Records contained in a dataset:
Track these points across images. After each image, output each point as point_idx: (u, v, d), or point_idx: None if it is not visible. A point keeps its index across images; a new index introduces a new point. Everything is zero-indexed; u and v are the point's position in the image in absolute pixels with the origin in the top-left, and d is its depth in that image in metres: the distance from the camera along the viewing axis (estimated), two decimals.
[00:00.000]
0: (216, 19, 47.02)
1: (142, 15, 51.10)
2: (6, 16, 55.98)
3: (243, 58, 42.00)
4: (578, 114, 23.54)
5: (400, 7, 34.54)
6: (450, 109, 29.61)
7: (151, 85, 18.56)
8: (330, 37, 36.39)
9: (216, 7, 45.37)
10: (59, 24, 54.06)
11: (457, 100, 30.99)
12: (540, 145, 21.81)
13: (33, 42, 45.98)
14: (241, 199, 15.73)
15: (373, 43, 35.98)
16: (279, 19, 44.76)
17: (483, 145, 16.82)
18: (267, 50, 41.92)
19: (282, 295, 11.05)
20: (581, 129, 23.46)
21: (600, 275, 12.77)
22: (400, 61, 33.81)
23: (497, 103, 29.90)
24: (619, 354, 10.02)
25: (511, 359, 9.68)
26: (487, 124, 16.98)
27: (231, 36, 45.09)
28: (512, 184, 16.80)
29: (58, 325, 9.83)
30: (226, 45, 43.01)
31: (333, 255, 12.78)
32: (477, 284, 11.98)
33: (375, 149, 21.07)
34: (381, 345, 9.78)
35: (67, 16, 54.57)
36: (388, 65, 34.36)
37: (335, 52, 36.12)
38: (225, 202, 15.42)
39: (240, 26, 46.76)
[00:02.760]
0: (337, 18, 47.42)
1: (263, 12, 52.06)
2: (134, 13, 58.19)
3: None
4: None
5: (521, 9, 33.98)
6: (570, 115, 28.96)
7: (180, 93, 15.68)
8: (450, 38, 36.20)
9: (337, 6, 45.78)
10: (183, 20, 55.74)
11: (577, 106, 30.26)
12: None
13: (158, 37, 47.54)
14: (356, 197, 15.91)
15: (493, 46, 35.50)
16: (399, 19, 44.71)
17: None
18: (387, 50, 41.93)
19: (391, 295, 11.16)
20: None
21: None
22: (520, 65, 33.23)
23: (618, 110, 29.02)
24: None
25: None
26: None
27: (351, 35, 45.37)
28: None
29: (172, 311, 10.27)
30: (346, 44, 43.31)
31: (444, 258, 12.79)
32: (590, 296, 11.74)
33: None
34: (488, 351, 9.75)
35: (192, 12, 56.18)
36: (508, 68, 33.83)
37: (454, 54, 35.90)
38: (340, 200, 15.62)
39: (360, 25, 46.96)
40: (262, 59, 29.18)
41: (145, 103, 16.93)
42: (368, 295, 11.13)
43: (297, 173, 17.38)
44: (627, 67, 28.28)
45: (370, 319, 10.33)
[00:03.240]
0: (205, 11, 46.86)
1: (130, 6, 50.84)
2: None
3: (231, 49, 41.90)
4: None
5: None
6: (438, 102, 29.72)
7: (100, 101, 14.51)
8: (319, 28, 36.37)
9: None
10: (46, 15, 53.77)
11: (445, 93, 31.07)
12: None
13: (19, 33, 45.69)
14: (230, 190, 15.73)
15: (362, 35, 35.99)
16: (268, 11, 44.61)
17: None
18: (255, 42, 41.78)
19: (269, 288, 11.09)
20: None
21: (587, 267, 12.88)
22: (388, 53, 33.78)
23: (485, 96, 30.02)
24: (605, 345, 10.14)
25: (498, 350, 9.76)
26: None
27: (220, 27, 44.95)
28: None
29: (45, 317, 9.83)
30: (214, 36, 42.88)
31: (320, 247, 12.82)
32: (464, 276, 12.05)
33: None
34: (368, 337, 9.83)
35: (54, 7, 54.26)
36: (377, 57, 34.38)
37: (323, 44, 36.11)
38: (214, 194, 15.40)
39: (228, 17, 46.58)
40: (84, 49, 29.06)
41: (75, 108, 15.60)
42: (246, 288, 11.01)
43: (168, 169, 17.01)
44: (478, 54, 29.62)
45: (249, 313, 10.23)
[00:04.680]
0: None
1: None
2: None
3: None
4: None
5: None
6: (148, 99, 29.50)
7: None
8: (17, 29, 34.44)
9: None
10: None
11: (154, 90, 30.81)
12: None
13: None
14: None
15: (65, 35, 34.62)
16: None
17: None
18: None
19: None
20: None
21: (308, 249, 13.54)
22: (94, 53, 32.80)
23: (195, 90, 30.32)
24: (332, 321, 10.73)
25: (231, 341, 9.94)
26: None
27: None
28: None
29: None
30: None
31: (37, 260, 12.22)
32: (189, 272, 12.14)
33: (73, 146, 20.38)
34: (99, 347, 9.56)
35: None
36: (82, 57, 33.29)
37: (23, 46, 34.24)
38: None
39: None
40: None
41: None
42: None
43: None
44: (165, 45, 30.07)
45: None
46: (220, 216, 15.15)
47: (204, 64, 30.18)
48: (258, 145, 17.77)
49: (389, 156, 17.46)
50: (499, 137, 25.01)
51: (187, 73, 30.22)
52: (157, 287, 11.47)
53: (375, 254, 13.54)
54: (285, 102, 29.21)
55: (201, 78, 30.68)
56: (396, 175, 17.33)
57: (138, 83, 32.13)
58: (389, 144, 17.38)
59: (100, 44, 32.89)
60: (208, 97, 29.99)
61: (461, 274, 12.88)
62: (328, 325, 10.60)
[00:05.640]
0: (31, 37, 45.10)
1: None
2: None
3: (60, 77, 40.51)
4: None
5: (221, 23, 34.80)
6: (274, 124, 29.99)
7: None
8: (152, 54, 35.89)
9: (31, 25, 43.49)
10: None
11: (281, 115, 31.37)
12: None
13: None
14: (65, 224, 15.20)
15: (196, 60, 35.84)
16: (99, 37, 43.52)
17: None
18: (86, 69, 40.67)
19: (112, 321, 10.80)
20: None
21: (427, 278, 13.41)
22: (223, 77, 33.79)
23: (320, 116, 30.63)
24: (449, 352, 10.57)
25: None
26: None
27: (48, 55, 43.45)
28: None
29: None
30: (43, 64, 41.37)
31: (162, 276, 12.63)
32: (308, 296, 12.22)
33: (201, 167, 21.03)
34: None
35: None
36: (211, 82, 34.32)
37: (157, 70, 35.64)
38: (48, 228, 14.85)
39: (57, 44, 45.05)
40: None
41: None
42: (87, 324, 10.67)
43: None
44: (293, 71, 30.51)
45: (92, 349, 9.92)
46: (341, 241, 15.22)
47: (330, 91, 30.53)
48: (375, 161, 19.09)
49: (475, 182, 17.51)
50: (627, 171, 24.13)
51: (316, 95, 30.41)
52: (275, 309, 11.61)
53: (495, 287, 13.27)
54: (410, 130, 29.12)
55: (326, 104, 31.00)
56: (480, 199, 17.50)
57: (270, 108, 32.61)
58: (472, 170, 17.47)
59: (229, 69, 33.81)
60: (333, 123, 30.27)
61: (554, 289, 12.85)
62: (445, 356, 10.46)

PROMPT:
The full set of entries must be transcribed exactly.

EXERCISE SOLUTION:
Track these points across images. After each image, output each point as point_idx: (u, v, d), or point_idx: None if it is not visible. A point keeps its index across images; a new index introduces a new point. Everything is zero-indexed; u and v are the point's position in the image in absolute pixels with the origin in the top-left, and d is its depth in that image in metres: the distance from the camera along the viewing axis (estimated), two decimals.
[00:00.000]
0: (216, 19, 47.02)
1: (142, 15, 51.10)
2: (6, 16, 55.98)
3: (243, 58, 42.00)
4: (578, 114, 23.54)
5: (400, 7, 34.54)
6: (450, 109, 29.61)
7: (151, 85, 18.56)
8: (330, 37, 36.39)
9: (216, 7, 45.37)
10: (59, 24, 54.06)
11: (457, 100, 30.99)
12: (540, 145, 21.81)
13: (33, 42, 45.98)
14: (241, 199, 15.73)
15: (373, 43, 35.98)
16: (279, 19, 44.76)
17: (483, 145, 16.82)
18: (267, 50, 41.92)
19: (282, 295, 11.05)
20: (581, 129, 23.46)
21: (600, 275, 12.77)
22: (400, 61, 33.81)
23: (497, 103, 29.90)
24: (619, 354, 10.02)
25: (511, 359, 9.68)
26: (487, 124, 16.98)
27: (231, 36, 45.09)
28: (512, 184, 16.80)
29: (58, 325, 9.83)
30: (226, 45, 43.01)
31: (333, 255, 12.78)
32: (477, 284, 11.98)
33: (375, 149, 21.07)
34: (381, 345, 9.78)
35: (67, 16, 54.57)
36: (388, 65, 34.36)
37: (335, 52, 36.12)
38: (225, 202, 15.42)
39: (240, 26, 46.76)
[00:02.760]
0: (337, 18, 47.42)
1: (263, 12, 52.06)
2: (134, 13, 58.19)
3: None
4: None
5: (521, 9, 33.98)
6: (570, 115, 28.96)
7: (180, 93, 15.68)
8: (450, 38, 36.20)
9: (337, 6, 45.78)
10: (183, 20, 55.74)
11: (577, 106, 30.26)
12: None
13: (158, 37, 47.54)
14: (356, 197, 15.91)
15: (493, 46, 35.50)
16: (399, 19, 44.71)
17: None
18: (387, 50, 41.93)
19: (391, 295, 11.16)
20: None
21: None
22: (520, 65, 33.23)
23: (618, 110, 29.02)
24: None
25: None
26: None
27: (351, 35, 45.37)
28: None
29: (172, 311, 10.27)
30: (346, 44, 43.31)
31: (444, 258, 12.79)
32: (590, 296, 11.74)
33: None
34: (488, 351, 9.75)
35: (192, 12, 56.18)
36: (508, 68, 33.83)
37: (454, 54, 35.90)
38: (340, 200, 15.62)
39: (360, 25, 46.96)
40: (262, 59, 29.18)
41: (145, 103, 16.93)
42: (368, 295, 11.13)
43: (297, 173, 17.38)
44: (627, 67, 28.28)
45: (370, 319, 10.33)
[00:03.240]
0: (205, 11, 46.86)
1: (130, 6, 50.84)
2: None
3: (231, 49, 41.90)
4: None
5: None
6: (438, 102, 29.72)
7: (100, 101, 14.51)
8: (319, 28, 36.37)
9: None
10: (46, 15, 53.77)
11: (445, 93, 31.07)
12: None
13: (19, 33, 45.69)
14: (230, 190, 15.73)
15: (362, 35, 35.99)
16: (268, 11, 44.61)
17: None
18: (255, 42, 41.78)
19: (269, 288, 11.09)
20: None
21: (587, 267, 12.88)
22: (388, 53, 33.78)
23: (485, 96, 30.02)
24: (605, 345, 10.14)
25: (498, 350, 9.76)
26: None
27: (220, 27, 44.95)
28: None
29: (45, 317, 9.83)
30: (214, 36, 42.88)
31: (320, 247, 12.82)
32: (464, 276, 12.05)
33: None
34: (368, 337, 9.83)
35: (54, 7, 54.26)
36: (377, 57, 34.38)
37: (323, 44, 36.11)
38: (214, 194, 15.40)
39: (228, 17, 46.58)
40: (84, 49, 29.06)
41: (75, 108, 15.60)
42: (246, 288, 11.01)
43: (168, 169, 17.01)
44: (478, 54, 29.62)
45: (249, 313, 10.23)
[00:04.680]
0: None
1: None
2: None
3: None
4: None
5: None
6: (148, 99, 29.50)
7: None
8: (17, 29, 34.44)
9: None
10: None
11: (154, 90, 30.81)
12: None
13: None
14: None
15: (65, 35, 34.62)
16: None
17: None
18: None
19: None
20: None
21: (308, 249, 13.54)
22: (94, 53, 32.80)
23: (195, 90, 30.32)
24: (332, 321, 10.73)
25: (231, 341, 9.94)
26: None
27: None
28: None
29: None
30: None
31: (37, 260, 12.22)
32: (189, 272, 12.14)
33: (73, 146, 20.38)
34: (99, 347, 9.56)
35: None
36: (82, 57, 33.29)
37: (23, 46, 34.24)
38: None
39: None
40: None
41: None
42: None
43: None
44: (165, 45, 30.07)
45: None
46: (220, 216, 15.15)
47: (204, 64, 30.18)
48: (258, 145, 17.77)
49: (389, 156, 17.46)
50: (499, 137, 25.01)
51: (187, 73, 30.22)
52: (157, 287, 11.47)
53: (375, 254, 13.54)
54: (285, 102, 29.21)
55: (201, 78, 30.68)
56: (396, 175, 17.33)
57: (138, 83, 32.13)
58: (389, 144, 17.38)
59: (100, 44, 32.89)
60: (208, 97, 29.99)
61: (461, 274, 12.88)
62: (328, 325, 10.60)
[00:05.640]
0: (31, 37, 45.10)
1: None
2: None
3: (60, 77, 40.51)
4: None
5: (221, 23, 34.80)
6: (274, 124, 29.99)
7: None
8: (152, 54, 35.89)
9: (31, 25, 43.49)
10: None
11: (281, 115, 31.37)
12: None
13: None
14: (65, 224, 15.20)
15: (196, 60, 35.84)
16: (99, 37, 43.52)
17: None
18: (86, 69, 40.67)
19: (112, 321, 10.80)
20: None
21: (427, 278, 13.41)
22: (223, 77, 33.79)
23: (320, 116, 30.63)
24: (449, 352, 10.57)
25: None
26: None
27: (48, 55, 43.45)
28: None
29: None
30: (43, 64, 41.37)
31: (162, 276, 12.63)
32: (308, 296, 12.22)
33: (201, 167, 21.03)
34: None
35: None
36: (211, 82, 34.32)
37: (157, 70, 35.64)
38: (48, 228, 14.85)
39: (57, 44, 45.05)
40: None
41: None
42: (87, 324, 10.67)
43: None
44: (293, 71, 30.51)
45: (92, 349, 9.92)
46: (341, 241, 15.22)
47: (330, 91, 30.53)
48: (375, 161, 19.09)
49: (475, 182, 17.51)
50: (627, 171, 24.13)
51: (316, 95, 30.41)
52: (275, 309, 11.61)
53: (495, 287, 13.27)
54: (410, 130, 29.12)
55: (326, 104, 31.00)
56: (480, 199, 17.50)
57: (270, 108, 32.61)
58: (472, 170, 17.47)
59: (229, 69, 33.81)
60: (333, 123, 30.27)
61: (554, 289, 12.85)
62: (445, 356, 10.46)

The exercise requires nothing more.